----- Document passage -----

To open up these considerations, it should be pointed out that even though law is not value-free, it enjoys a special position within the society (Smart, 1989; Fredman, 1997). Smart (1989, p. 10) warns that law “sets itself above other knowledges like psychology, sociology, or common sense” and claims to reflect the “truth”. At the same time, the author highlights that legal language, procedures and methods are “fundamentally anti-feminist or (…) bear no relationship to the concerns of women’s lives” (Smart, 1989, p. 160). There is an analogy between law and “what might be called a ‘masculine culture’” (Smart, 1989, p. 2). Therefore, Smart (1989, p. 2) cautions that “in taking on law, feminism is taking on a great deal more as well”.
In a similar vein, Roberta Guerrina and Marysia Zalewski (2007, p. 7) point out that “the concept of rights might be so irredeemably tainted by its association with the Western liberal tradition that it cannot be useful to women”. Hence, human rights can actually be perceived as a Western creation, with Western understanding of gender, equality, justice, culture as well as stereotypes. Therefore, feminist scholars argue that law fails to be neutral and highlight the influence of the dominant interests on its contents.

-----

Objective A: Condense the paragraph beginning "In a similar vein" from the passage on law and feminism into a shorter version that keeps its main facts.
Objective B: In the passage on law and feminism, which other kinds of knowledge does Smart say law sets itself above?
Objective C: From the passage on law and feminism, print everything from "In a similar" down to "on its contents.".

----- Provided material -----

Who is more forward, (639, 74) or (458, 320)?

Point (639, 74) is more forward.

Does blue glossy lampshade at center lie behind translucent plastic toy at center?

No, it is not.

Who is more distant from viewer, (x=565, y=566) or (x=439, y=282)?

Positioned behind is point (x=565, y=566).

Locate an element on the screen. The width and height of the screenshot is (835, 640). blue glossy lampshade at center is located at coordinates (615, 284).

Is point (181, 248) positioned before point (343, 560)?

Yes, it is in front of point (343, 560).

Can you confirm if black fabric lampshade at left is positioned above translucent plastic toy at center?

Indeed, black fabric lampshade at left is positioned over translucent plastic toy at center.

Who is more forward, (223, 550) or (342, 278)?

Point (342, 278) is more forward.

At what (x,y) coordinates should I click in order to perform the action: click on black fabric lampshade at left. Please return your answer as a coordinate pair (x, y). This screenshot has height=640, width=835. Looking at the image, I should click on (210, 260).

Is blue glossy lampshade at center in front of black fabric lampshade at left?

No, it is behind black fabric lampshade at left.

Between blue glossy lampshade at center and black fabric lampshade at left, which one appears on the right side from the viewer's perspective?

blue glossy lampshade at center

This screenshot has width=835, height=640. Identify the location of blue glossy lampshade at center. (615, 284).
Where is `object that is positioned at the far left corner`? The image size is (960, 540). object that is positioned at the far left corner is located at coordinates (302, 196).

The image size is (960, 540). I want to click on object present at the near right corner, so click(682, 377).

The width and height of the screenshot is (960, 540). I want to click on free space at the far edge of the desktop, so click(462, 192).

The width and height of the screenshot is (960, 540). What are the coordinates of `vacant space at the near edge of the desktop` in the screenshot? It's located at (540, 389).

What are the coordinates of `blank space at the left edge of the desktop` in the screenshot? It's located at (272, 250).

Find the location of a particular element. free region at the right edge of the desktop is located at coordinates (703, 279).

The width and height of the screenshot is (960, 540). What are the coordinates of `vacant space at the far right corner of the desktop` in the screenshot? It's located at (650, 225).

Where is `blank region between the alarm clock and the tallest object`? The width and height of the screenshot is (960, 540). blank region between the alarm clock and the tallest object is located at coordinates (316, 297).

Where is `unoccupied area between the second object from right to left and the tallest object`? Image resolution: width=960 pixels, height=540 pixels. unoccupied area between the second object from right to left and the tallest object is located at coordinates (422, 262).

-----

Correct response A: Roberta Guerrina and Marysia Zalewski (2007) suggest that the concept of rights may be too tainted by its link to the Western liberal tradition to be useful to women. Human rights can therefore be seen as a Western creation that carries Western understandings of gender, equality, justice and culture, as well as Western stereotypes. For this reason, feminist scholars argue that law is not neutral and that dominant interests shape its contents.

Correct response B: Psychology, sociology and common sense.

Correct response C:
In a similar vein, Roberta Guerrina and Marysia Zalewski (2007, p. 7) point out that “the concept of rights might be so irredeemably tainted by its association with the Western liberal tradition that it cannot be useful to women”. Hence, human rights can actually be perceived as a Western creation, with Western understanding of gender, equality, justice, culture as well as stereotypes. Therefore, feminist scholars argue that law fails to be neutral and highlight the influence of the dominant interests on its contents.